Supporting these cases may irresistably lead back to ambiguous clean,
as well:
     |
     a
    / \
   b*  c*
  / \ / \
 c*  X   b*
  \ / \ /
   c   b


The other funky case is this thing (any clever name suggestions?):
    a
   / \
  b*  c*
   \ / \
    c*  d*
Merging here will give a conflict, with my algorithm; 3-way merge
would resolve it cleanly.  Polling people on #monotone and #revctrl,
the consensus seems to be that they agree with 3-way merge, but giving
a conflict is really not _that_ bad.  (It also seems to cause some
funky effects with darcs-merge; see zooko's comments on #revctrl and
darcs-users.)

This is really a problem with the user model, rather than the
algorithm.  Apparently people do not interpret the act of resolving
the b/c merge to be "setting" the result; They seem to interpret it as
"selecting" the result of 'c'; the 'c' in the result is in some sense
the "same" 'c' as in the parent.  The difference between "setting" and
"selecting" is the universe of possible options; if you see
   a   b
    \ /
     c
then you figure that the person doing the merge was picking from all
possible resolution values; when you see 
   a   b
    \ /
     b
you figure that the user was just picking between the two options
given by the parents.  My user model is too simple to take this into
account.  It's not a huge extension to the model to do so; it's quite
possible that an algorithm could be devised that gave a clean merge
here, perhaps by separately tracking each node's nearest marked
ancestor and the original source of its value as two separate things.

Relation to other work
----------------------

This algorithm is very close to the traditional codeville-merge
approach to this problem; the primary algorithmic difference is the
marking of conflict resolutions as being "changes".  The more
important new stuff here, I think, are the user model and the proofs.
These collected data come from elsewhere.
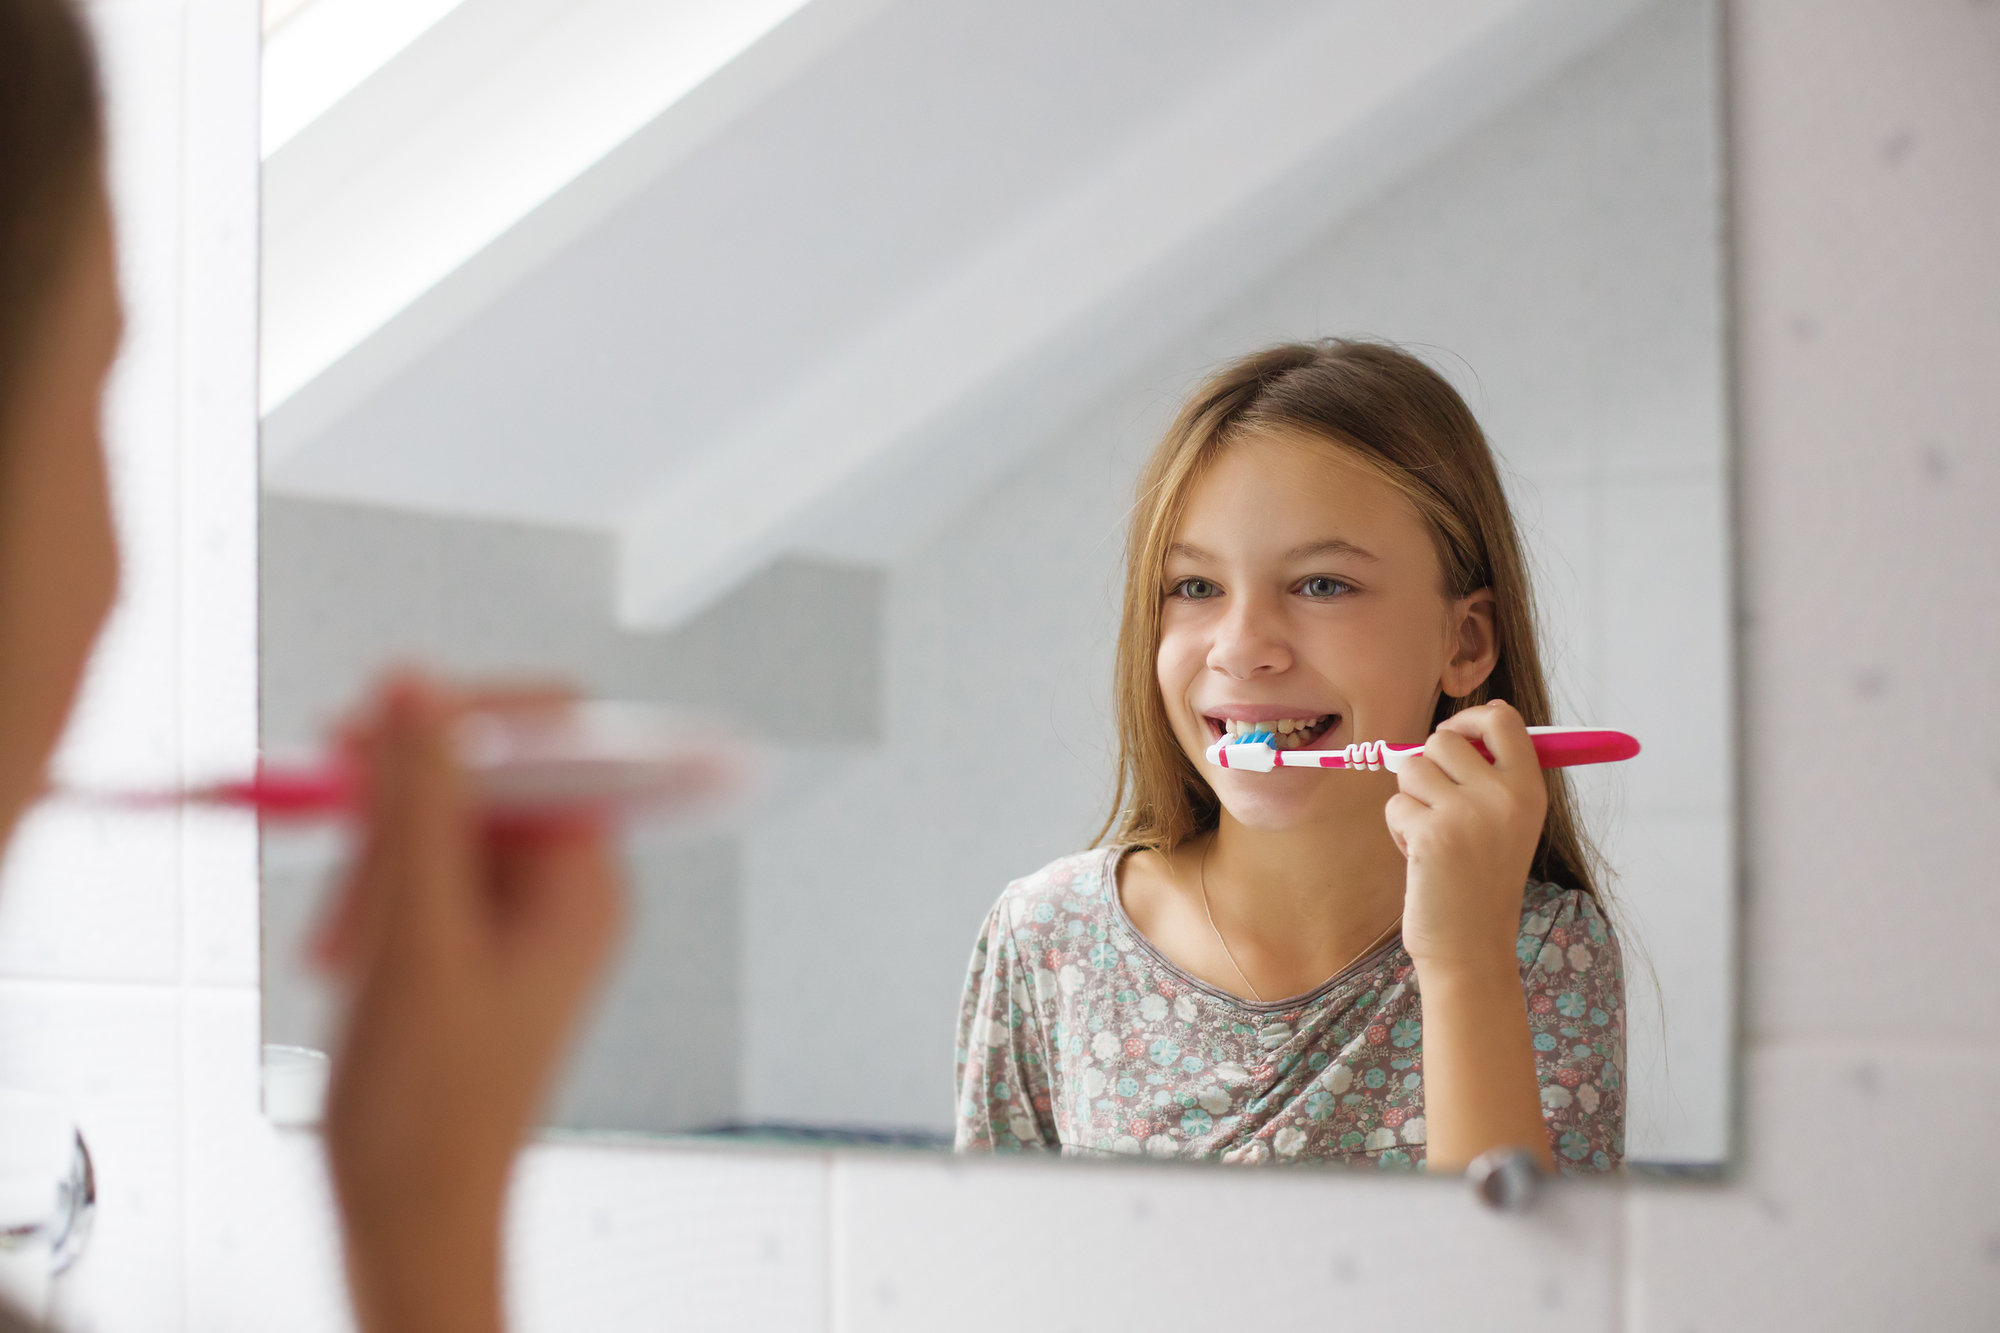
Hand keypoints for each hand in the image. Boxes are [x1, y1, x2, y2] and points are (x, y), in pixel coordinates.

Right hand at [314, 675, 625, 1332]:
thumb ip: (421, 802)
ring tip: (344, 946)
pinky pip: (421, 874)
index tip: (373, 732)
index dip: (463, 715)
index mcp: (587, 879)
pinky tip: (350, 959)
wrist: (410, 1216)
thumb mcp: (416, 937)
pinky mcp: (474, 939)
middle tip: (335, 830)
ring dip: (374, 865)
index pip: (554, 733)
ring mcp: (520, 914)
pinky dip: (374, 901)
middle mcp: (566, 887)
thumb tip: (421, 687)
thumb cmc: (431, 1113)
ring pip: (438, 823)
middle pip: (482, 773)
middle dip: (398, 809)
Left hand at [1382, 700, 1552, 1170]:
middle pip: (1444, 737)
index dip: (1470, 719)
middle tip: (1435, 804)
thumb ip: (1490, 778)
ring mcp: (1467, 813)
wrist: (1471, 948)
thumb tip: (1456, 729)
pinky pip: (1396, 804)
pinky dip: (1399, 829)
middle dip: (1426, 765)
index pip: (1502, 719)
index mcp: (1530, 790)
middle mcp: (1503, 795)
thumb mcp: (1507, 825)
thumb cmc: (1481, 884)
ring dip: (1410, 798)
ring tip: (1430, 836)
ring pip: (1411, 767)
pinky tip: (1420, 860)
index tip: (1455, 738)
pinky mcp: (1431, 833)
Traditionally, merge algorithms are evaluated by coming up with some
set of examples, eyeballing them to make some guess as to what the
"correct" answer was, comparing that to the algorithm's output, and
then arguing with people whose intuitions were different.
Fundamentally, merging is about deterministically guessing the user's
intent in situations where the user has not expressed any intent.
Humans are very good at guessing intent; we have big chunks of squishy
hardware designed to form sophisticated models of others intents, and
it's completely impossible for a VCS to try and duplicate that in
full.  My suggestion here, with my "user model", is to seriously and
explicitly study this part of the problem.  There are complicated
trade-offs between accuracy (correctly modeling intention),
conservatism (avoiding incorrectly modeling intention), and
implementability (describing the user's thought processes exactly
isn't so useful if you can't apply it in practice).  It's hard to make
an informed judgement when we don't have a name for the thing we're
trying to optimize, and hard to evaluate an algorithm when we can't
even say what it's supposed to be doing.

I suspect the benefit of the proofs is obvious to anyone who has spent
much time banging their head against this problem; until a few days
ago I was skeptical there _was_ a way to design a merge algorithm that
didn't run into problems like ambiguous clean merge.

I'm still skeptical, of course, until people read this; merging is
like crypto, you can't trust anything until everyone's tried to break
it... so let's say I'm cautiously optimistic :-).  If this holds up,
I'm quite happy; between the user model and the proofs, I'm far more
confident that this does something sensible in all cases and has no
lurking edge cases than I have been in any previous algorithm.  The
few problem cases I know of display a pleasing conservatism -- perhaps
more cautious than they need to be, but even if they do cause an
occasional unnecessary conflict, once the conflict is resolved it
should stay resolved.

So... do your worst!

-- Nathaniel

-- 
So let us espouse a less contested notion of truth and falsehood, even
if it is philosophically debatable (if we listen to philosophers, we
must debate everything, and there would be no end to the discussion).